#### [WHAT YOU NEED TO DO]
Your answer must consist of one number: how many lines in the records contain "rule".

(Dataset entries)
----
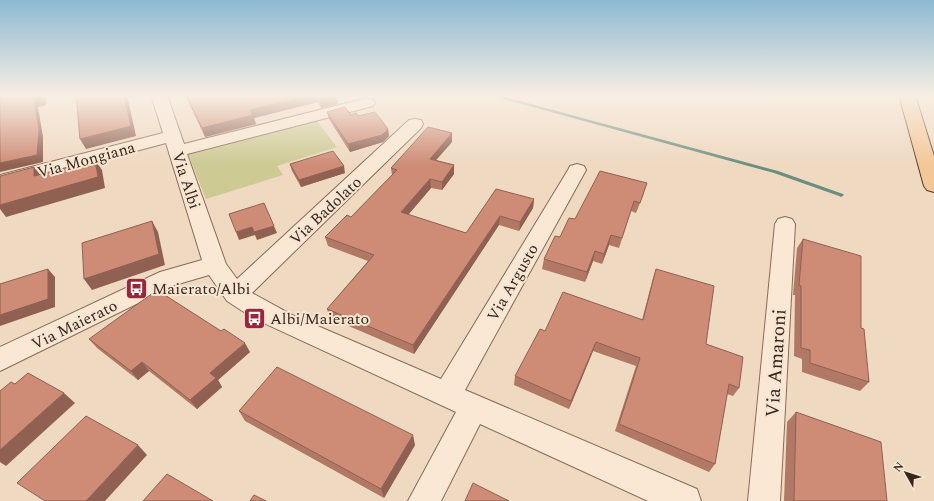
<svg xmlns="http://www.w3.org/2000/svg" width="934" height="501" font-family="Spectral,serif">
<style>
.green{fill:#cdca94}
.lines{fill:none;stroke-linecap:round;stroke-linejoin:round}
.stream{fill:#6a8f80;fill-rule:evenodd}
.minor-casing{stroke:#896a58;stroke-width:2}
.major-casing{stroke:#56392c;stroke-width:2}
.minor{fill:#fae8d4;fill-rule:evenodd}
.major{fill:#f4c797;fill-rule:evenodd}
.wall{fill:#b17865}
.shaded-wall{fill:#906152}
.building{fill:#ce8b75;stroke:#906152}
.labels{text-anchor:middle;stroke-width:4;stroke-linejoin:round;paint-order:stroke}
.street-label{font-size:16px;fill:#38251d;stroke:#f6e5d0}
.poi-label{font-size:16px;fill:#38251d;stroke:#f6e5d0;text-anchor:start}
.near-street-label{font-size:19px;fill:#38251d;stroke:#f6e5d0}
</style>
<rect width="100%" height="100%" fill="#efd9c1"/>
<path class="green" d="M316,120L337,147L277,166L283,175L206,199L188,153Z"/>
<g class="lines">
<path class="stream" d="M492,95H498L778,171L843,194L844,195L841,197L839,196L774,173L492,96Z"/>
<defs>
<g id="minor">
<path d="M151,95H167L184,144L367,98L373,100L375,103L373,106L187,154L226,264L237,279L409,120L415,119L421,120L423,124L421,128L252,293L292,315L441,379L568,170L570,166L577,164L584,166L586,170L465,390L697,489L701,501H648L480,424L441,501H408L456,412L253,318L227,301L209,275L175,285L0,371V347L160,272L202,260L166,143L0,187V175L163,133Z"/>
<path d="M785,217L792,219L795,224L780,501H748L775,224L778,219Z"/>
</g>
<path id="major" d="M899,95H915L934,156V192L927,190L924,186Z"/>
</defs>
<use href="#minor" class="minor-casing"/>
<use href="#major" class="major-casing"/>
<use href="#minor" class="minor"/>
<use href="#major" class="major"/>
</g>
<g class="wall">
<path d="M185,95H336L338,104L321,108L318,102L254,118L256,124L205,137Z"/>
<path d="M327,112L351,115L358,116L388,129L389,136L383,142L350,152L329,119Z"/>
<path d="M452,142L436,160L454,165V174L442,190L431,188L408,215L466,233L534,199L533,208L519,231L499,225L414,354L330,318L327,309L368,261L328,246L325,237L351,217L392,175L391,168Z"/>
<path d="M290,164L345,173L301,187L292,171Z"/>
<path d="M644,193L636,213L631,211L619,248L609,245L602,264L593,261L585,282L542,269L544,259L575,219Z"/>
<path d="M803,239L861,328L869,382L860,391L802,372V359L794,356L795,295H793L797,248Z"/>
<path d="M656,269L706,344L739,388L733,396L727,394L715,464L709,472L615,431L636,366L593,351L569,409L514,385L515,376L545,331L642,320L653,278Z"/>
<path d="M89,339L250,352L218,380L222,387L197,409L149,371L138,380L97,348Z"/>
<path d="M239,411L415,445L384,498L245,421Z"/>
<path d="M796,412L887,501H784L787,422Z"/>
</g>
<g class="shaded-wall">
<path d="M41,95H45L46,105L38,107L43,137V162L0,172V163L34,100Z"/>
<path d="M124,95H127L136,136L86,149L80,139Z"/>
<path d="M312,95H316L318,102L254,118L256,124L205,137L202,128L250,110Z"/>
<path d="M337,95L338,104L321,108L320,100Z"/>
<path d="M388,129L389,136L383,142L350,152L348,144Z"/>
<path d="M452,133V142L430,167V159Z"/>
<path d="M95,160L102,170L105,188L6,217L0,209V205Z"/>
<path d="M454,165V174L442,190V182Z"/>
<path d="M344,166L345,173L301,187L299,180Z"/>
<path d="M34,167L42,177L34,176Z"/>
<path d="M430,179L431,188L402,222L401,212Z"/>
<path d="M534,199L533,208L519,231L520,222Z"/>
<path d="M500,216L499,225L414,354L413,345Z"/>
<path d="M152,221L158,232L165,265L92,290L84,279Z"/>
<path d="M274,226L277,233L257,240L255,235L239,240L236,232L252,227Z"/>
<path d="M611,235L609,245L602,264L604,254Z"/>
<path d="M595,251L593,261L585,282L587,272Z"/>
<path d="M48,269L55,277V307L0,326V315Z"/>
<path d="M596,342L593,351L569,409L571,401Z"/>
<path d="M245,343L250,352L218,380L222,387L197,409L190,400L210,373Z"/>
<path d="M142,362L149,371L138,380L131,371Z"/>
<path d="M64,393L75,403L6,466L0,462V450Z"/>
<path d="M413,435L415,445L384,498L381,489Z"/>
<path d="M138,445L147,455L105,501H86Z"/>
</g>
<g class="building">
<path d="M0,95H41V98L34,100L39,130L37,155L0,163Z"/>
<path d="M76,95H124L131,126L80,139Z"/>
<path d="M186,95H312L250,110L253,115L202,128Z"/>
<path d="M316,95H337L320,100Z"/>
<path d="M345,107L351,115L356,113L358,116L375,112L388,129L382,135L348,144L327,112Z"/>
<path d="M428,127L452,133L430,159L454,165L442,182L430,179L401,212L466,233L496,189L534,199L520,222L500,216L413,345L327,309L374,255L325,237L347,215L351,217L397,170L391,168Z"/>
<path d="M333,151L344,166L299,180L290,164Z"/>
<path d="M95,160L98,177L0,205V176L34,167V176Z"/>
<path d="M600,171L647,183L640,203L634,201L622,238L611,235L604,254L595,251L587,272L544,259L555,236L560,237L569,218L575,219Z"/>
<path d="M264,203L274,226L254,232L252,227L236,232L229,214Z"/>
<path d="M152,221L159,254L84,279L82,243Z"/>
<path d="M803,239L861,256V328L864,329L869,382L810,363V350L801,348V286L799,285Z"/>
<path d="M48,269V299L0,315V284Z"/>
<path d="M656,269L714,286L706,344L743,357L739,388L729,384L715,464L619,424L640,358L596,342L571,401L515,376L540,329L545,331L563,292L643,320Z"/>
<path d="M157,290L221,331L224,329L245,343L210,373L216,378L190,400L142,362L131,371L89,339Z"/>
<path d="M277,367L413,435L381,489L239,411Z"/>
<path d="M28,373L64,393L0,450V391L11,382L15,384Z"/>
<path d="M796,412L881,442L887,501H794Z"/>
<path d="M86,416L138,445L86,501H45L17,483Z"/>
<path d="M167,474L213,501H143Z"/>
<path d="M473,483L509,501H465Z"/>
<path d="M254,495L266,501H250Z"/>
</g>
<linearGradient id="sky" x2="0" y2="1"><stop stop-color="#8db9d3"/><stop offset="0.58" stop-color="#f8eee3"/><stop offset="1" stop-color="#f8eee3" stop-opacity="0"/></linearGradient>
<rect width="934" height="165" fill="url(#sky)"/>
<defs>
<symbol id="bus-square" viewBox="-11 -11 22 22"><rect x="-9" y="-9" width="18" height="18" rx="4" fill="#99263a" stroke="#f6e5d0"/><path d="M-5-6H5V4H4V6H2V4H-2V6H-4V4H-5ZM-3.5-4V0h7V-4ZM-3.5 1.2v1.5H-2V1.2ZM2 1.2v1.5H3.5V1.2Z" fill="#fff"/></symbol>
</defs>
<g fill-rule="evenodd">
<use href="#bus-square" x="124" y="276" width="25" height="25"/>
<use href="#bus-square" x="242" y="306" width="25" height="25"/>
</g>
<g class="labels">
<g class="street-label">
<text transform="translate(86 159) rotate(-15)" y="6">Via Mongiana</text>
<text transform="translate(187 180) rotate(72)" y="6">Via Albi</text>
<text transform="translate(325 210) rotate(-43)" y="6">Via Badolato</text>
<text transform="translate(512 282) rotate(-60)" y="6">Via Argusto</text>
<text transform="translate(74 324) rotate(-26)" y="6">Via Maierato</text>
</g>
<g class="poi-label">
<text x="152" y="294">Maierato/Albi</text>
<text x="270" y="324">Albi/Maierato</text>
</g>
<g class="near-street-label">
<text transform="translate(775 363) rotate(-86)" y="7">Via Amaroni</text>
</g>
</g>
<g transform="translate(906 473) rotate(309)" stroke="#f6e5d0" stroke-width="3" paint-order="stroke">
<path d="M0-3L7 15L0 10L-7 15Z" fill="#38251d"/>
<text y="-6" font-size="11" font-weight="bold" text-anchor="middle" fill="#38251d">N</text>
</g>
</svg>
----
#### [RESULT OF THIS TASK]
4